08:55 Yan Cui: And you can also implement things like a timeout or for a particular step or for the entire workflow itself. Those things that become really trivial for you to implement. And one of the great things I love about using word for engines like this, this, especially when dealing with something that's more, I guess complicated is I can show that workflow visualization to a business analyst or someone who's nontechnical and they can figure it out, you know, roughly what this thing does and even voice your support team, who otherwise we have to troll through logs and try and ask people, okay, what did this mean when I see this log message for something like step functions, they can just go into the console, look at the visualization for the customer's requests.
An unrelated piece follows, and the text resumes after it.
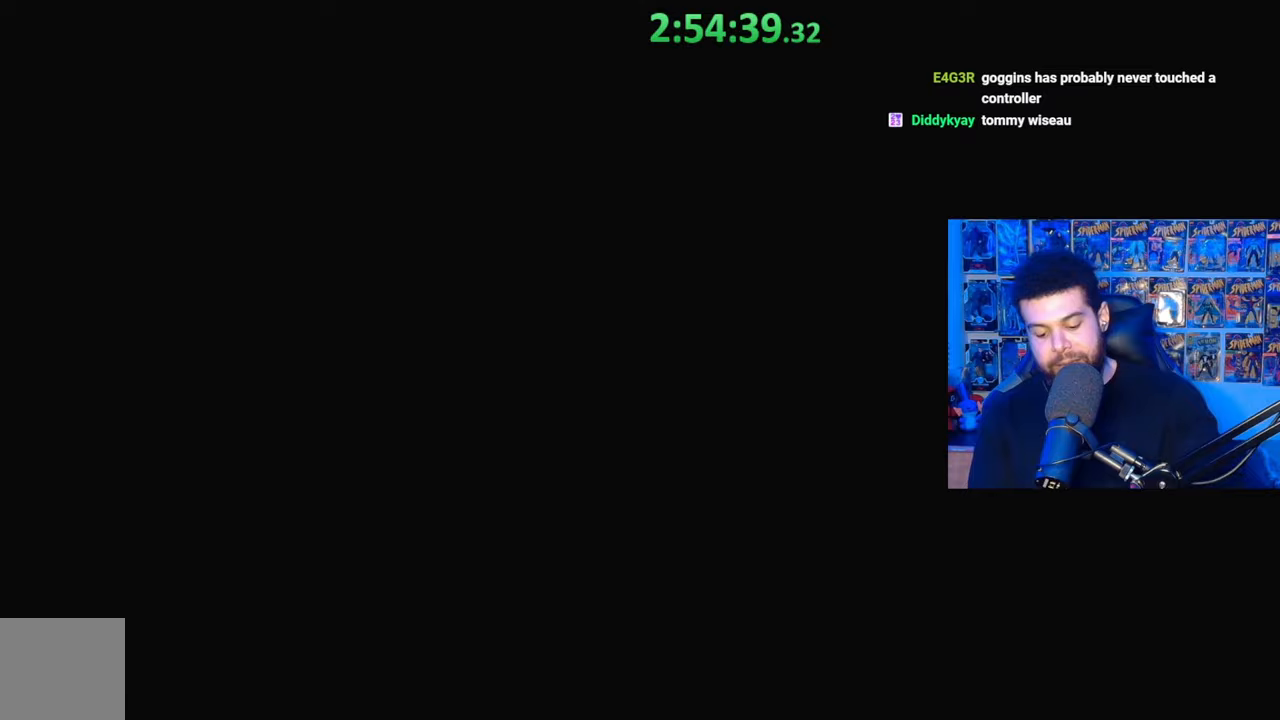
{"buttons": [], "left_stick": "center", "right_stick": "center", "events": []}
09:34 Yan Cui: I think I figured out, okay. Right. So your payment failed because when we try to verify your card number, we have MasterCard, it came back with so and so error.
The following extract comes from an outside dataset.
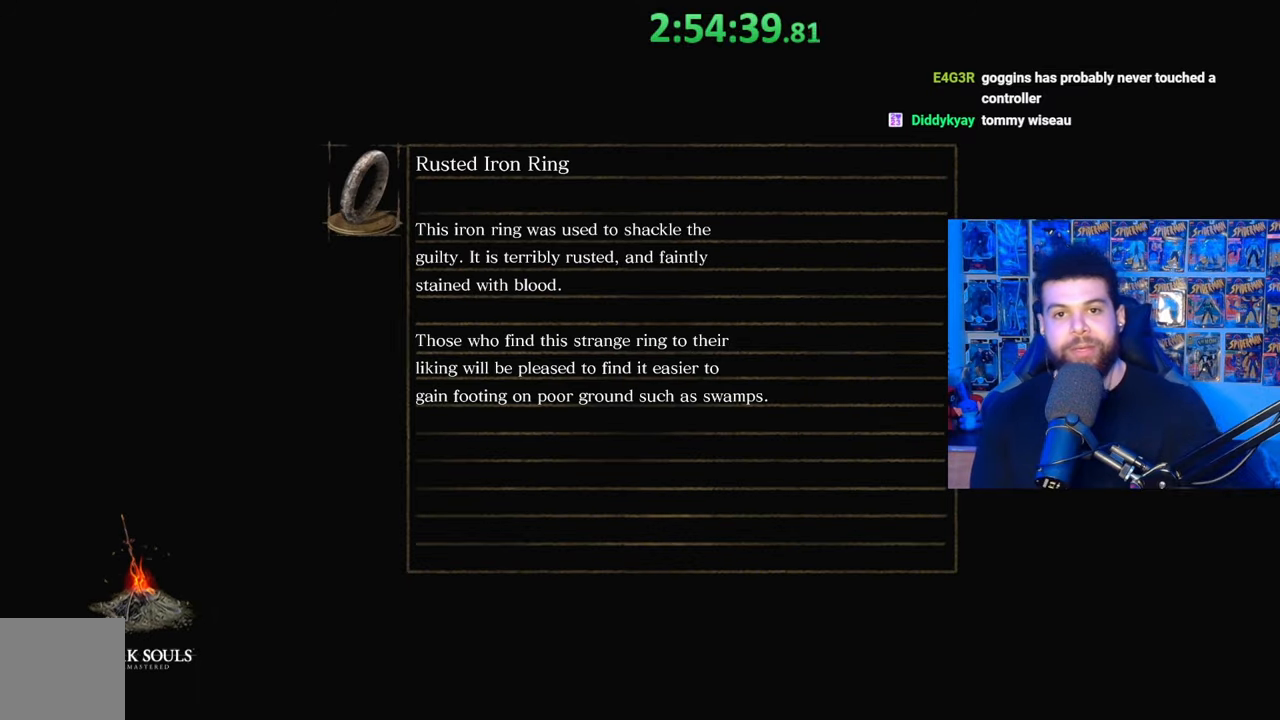
{"buttons": [], "left_stick": "center", "right_stick": "center", "events": []}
09:43 Are step functions a silver bullet?
09:43 Wesley Reisz: So as a step function, a silver bullet, should we just use step functions of everything?
09:48 Yan Cui: No. So it's great for moderating and implementing business workflows, especially if this is critical ones, but there's still a lot of places where you should be using choreography instead, especially when you want to, for example, take the order processing example I'm using. If someone wants to build the promo code example that I mentioned earlier, what we don't want to have, everything that has to do with an order have to be implemented inside this same workflow is that we should still be using events so that inside our workflow, if we are say, save the order in a database, or we change the status of the order, or we may be communicated with MasterCard to confirm the payment card detail. When some state changes happen, we can still emit events from inside the workflow.
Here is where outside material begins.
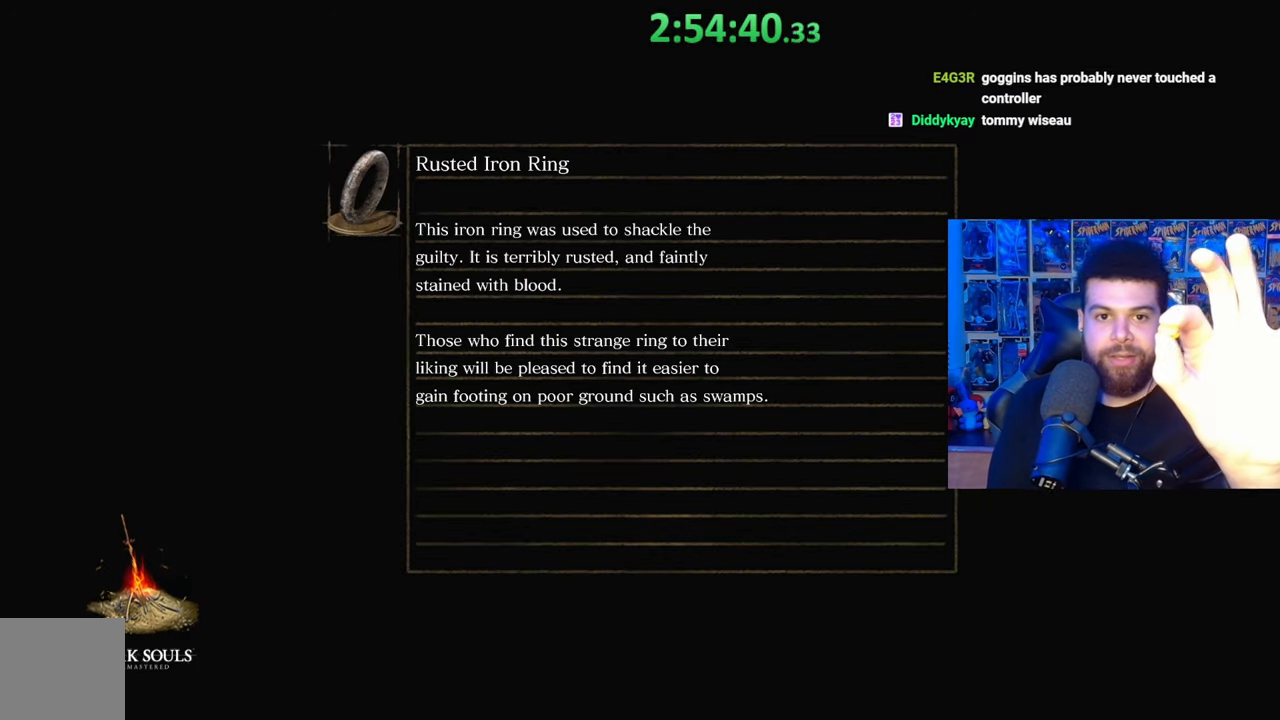
{"buttons": [], "left_stick": "center", "right_stick": "center", "events": []}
10:33 Yan Cui: And then we can build on top of those events are the microservices that look after different aspects of the business, maybe different business workflows. So you should still be using choreography between this boundary context of microservices or whatever you'd like to call them. But within the microservice where you have, I guess, more control around one particular aspect of the business, at least when it comes to workflows, you should be using something like step functions, you should have some kind of workflow engine that lets you have that orchestration.
11:04 What about with other cloud providers. What are the comparable technologies?
11:04 Wesley Reisz: You keep the logic within the bounded context as a microservice, kind of dictates makes sense. So a lot of the vocabulary that you're using, step functions, is very AWS-centric. What about other cloud providers like Azure and Google cloud functions are the constructs the same there?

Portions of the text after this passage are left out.